Book Synopsis Air University Periodical Index by :
Download or read book Air University Periodical Index written by and published by . This book was released on 1949 with total page 994 pages. Available in PDF, EPUB and Kindle. Book excerpt:
Download or read book Awarded for Valour written by M. Smith and published by Springer. This book was released on 2008-06-23 with total page 289 pages. Available in PDF, EPUB and Kindle. Book excerpt: Based on primary source research, this is the most comprehensive history of the Victoria Cross available, tracing the evolution of the award from its inception in 1856 to the most recent bestowals. The study also examines the evolution of the concept of heroism and how the definition of heroism changed along with the nature of warfare.

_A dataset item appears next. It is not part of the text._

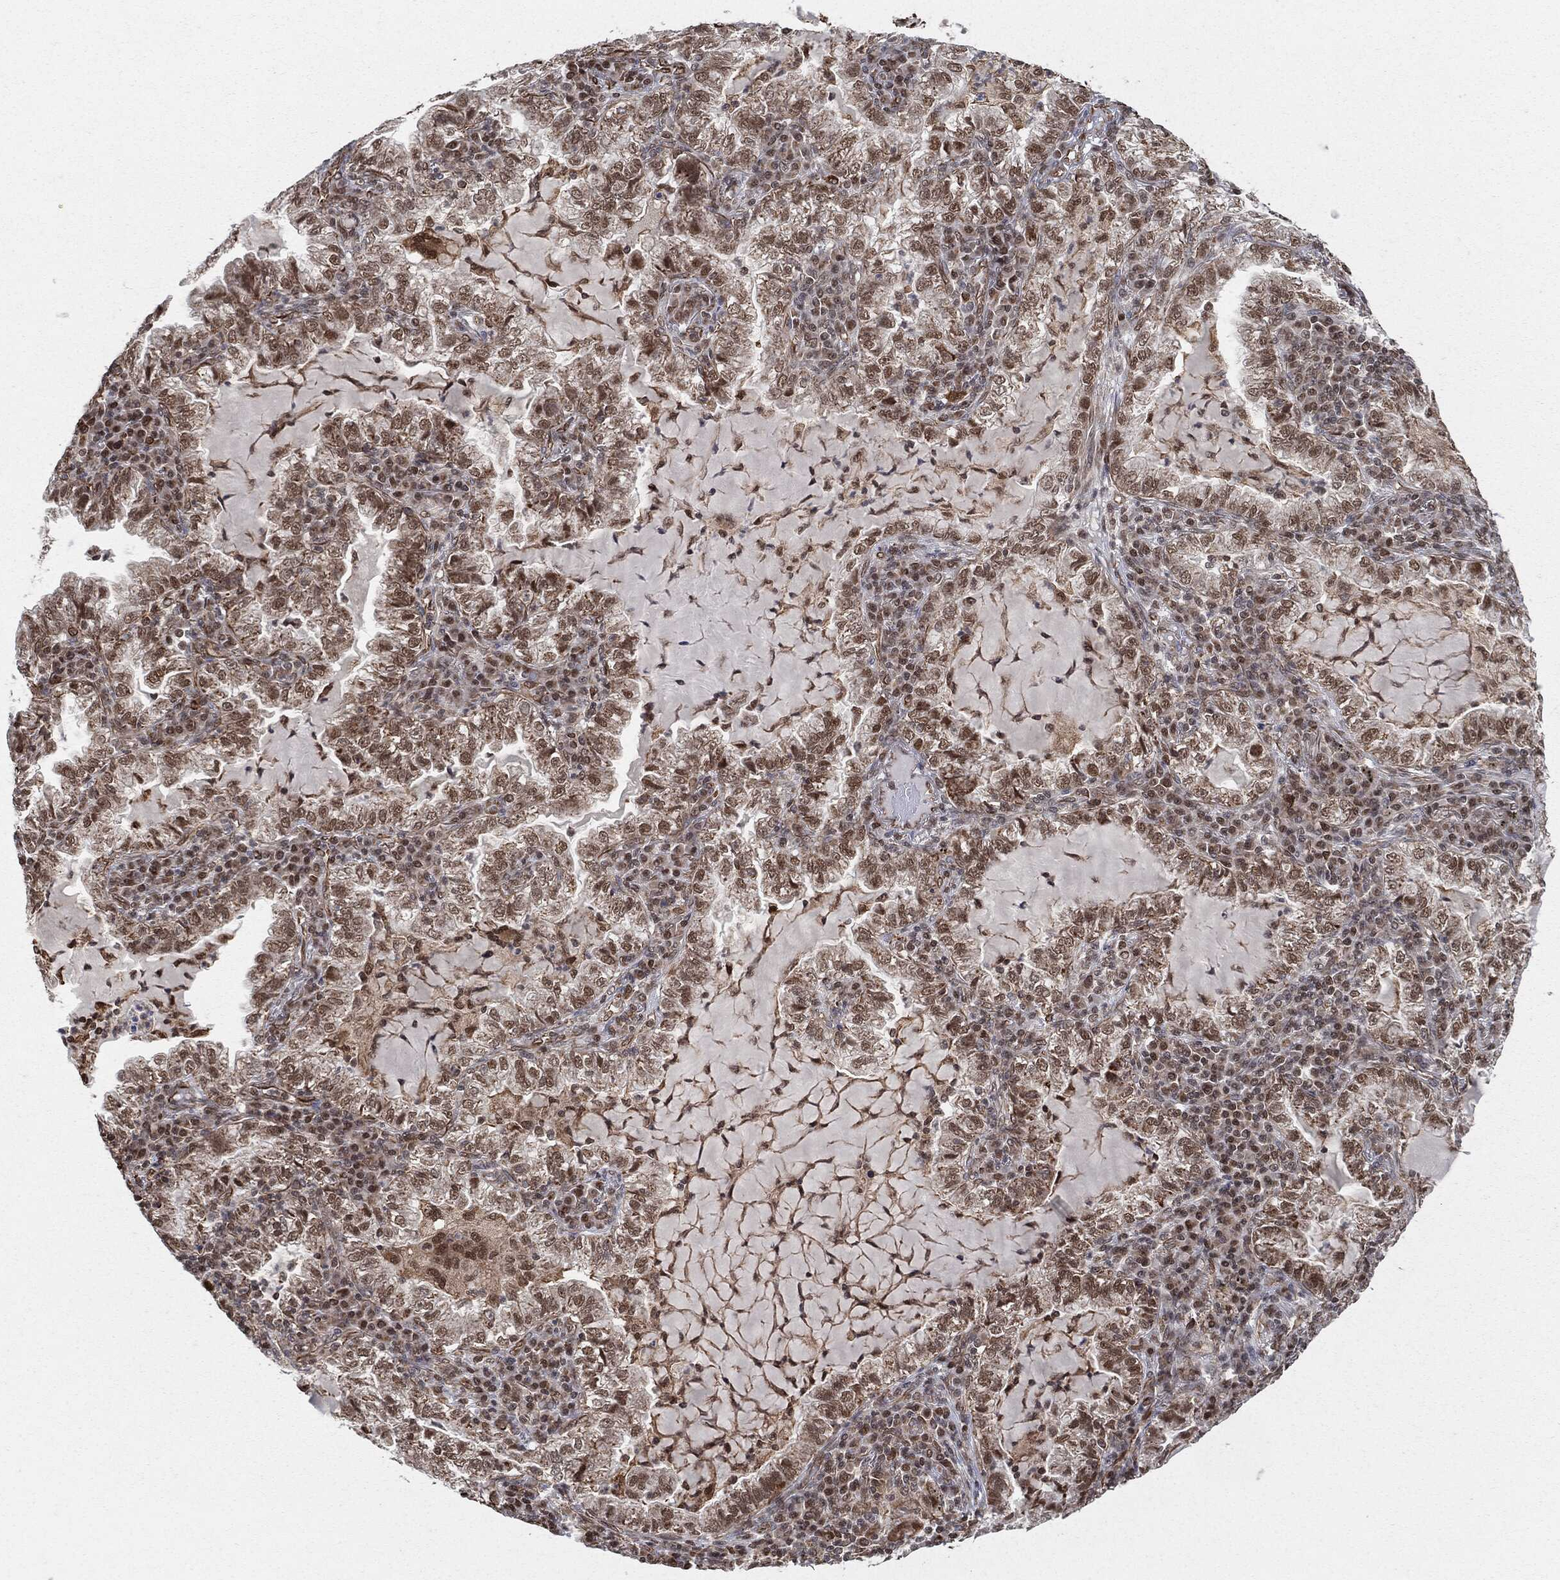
{"staining": {"intensity": "moderate", "quantity": "25%-75%", "location": "nuclear"}, "tissue": "lung cancer", "cell_type": "Tumor cells", "image_type": "cancer", "snomed": [{"axis": "morphology", "description": "Adenocarcinoma, NOS"}, {"axis": "topography", "description": "Lung"}], "caption": "Moderate nuclear protein expression is identified in about 25%-75% of tumor cells in adenocarcinoma (lung).", "gene": "TP53RK", "patient": {"sex": "female", "age": 73}}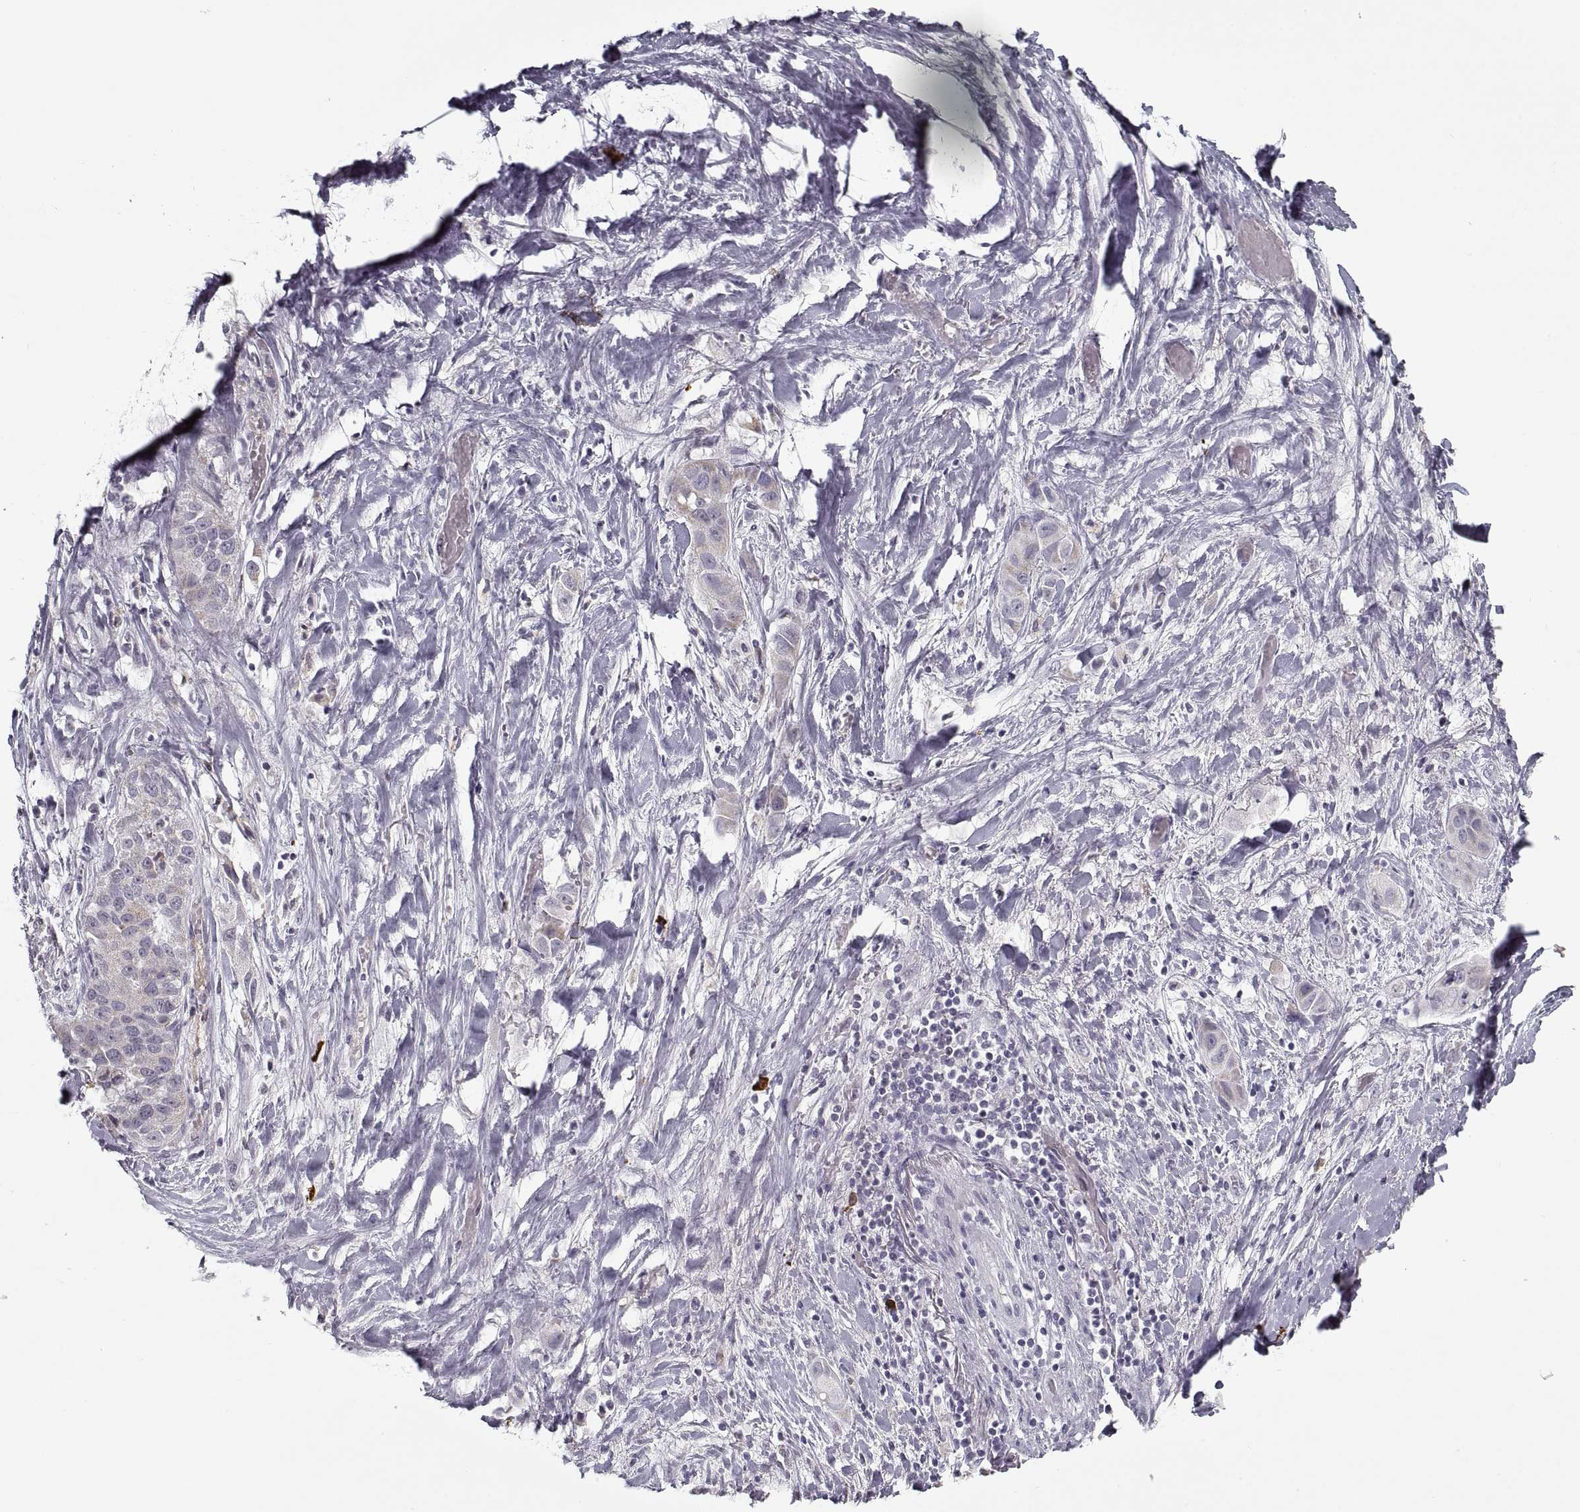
{"staining": {"intensity": "negative", "quantity": "none", "location": "none"}, "tissue": "liver cancer", "cell_type": "Tumor cells", "image_type": "cancer", "snomed": [{"axis": "morphology", "description": "Cholangiocarcinoma"}, {"axis": "topography", "description": "Liver"}], "caption": "Tumor cells are negative for protein expression in human liver cancer (cholangiocarcinoma).", "gene": "GAD2", "patient": {"sex": "female", "age": 52}}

Book Synopsis A Guide to the Study and Use of Military History by : John E. Jessup
Download or read book A Guide to the Study and Use of Military History written by John E. Jessup and published by Government Printing Office. This book was released on 1979 with total page 528 pages. Available in PDF, EPUB and Kindle. Book excerpt:
Book Synopsis World War I [5 volumes] by : Spencer C. Tucker
Download or read book World War I [5 volumes] written by Spencer C. Tucker and published by Bloomsbury Publishing USA. This book was released on 2014-10-28 with total page 5784 pages. Available in PDF, EPUB and Kindle. Book excerpt: Offering exhaustive coverage, detailed analyses, and the latest historical interpretations of events, this expansive, five-volume encyclopedia is the most comprehensive and detailed reference source on the First World War available today. One hundred years after the beginning of World War I in 1914, this conflict still stands as perhaps the most important event of the 20th century. World War I toppled all of the existing empires at the time, transformed the Middle East, and vaulted the United States to becoming the world's leading economic power. Its effects were profound and lasting—and included outcomes that led to World War II. This multivolume encyclopedia provides a wide-ranging examination of World War I that covers all of the important battles; key individuals, both civilian and military; weapons and technologies; and diplomatic, social, political, cultural, military, and economic developments. Suitable as a reference tool for high school and undergraduate students as well as faculty members and graduate-level researchers, World War I: The Definitive Encyclopedia and Document Collection offers accessible, in-depth information and up-to-date analyses in a format that lends itself to quick and easy use. The set comprises alphabetically arranged, cross-referenced entries accompanied by further reading selections as well as a comprehensive bibliography. A fifth volume provides chronologically arranged documents and an A–Z index.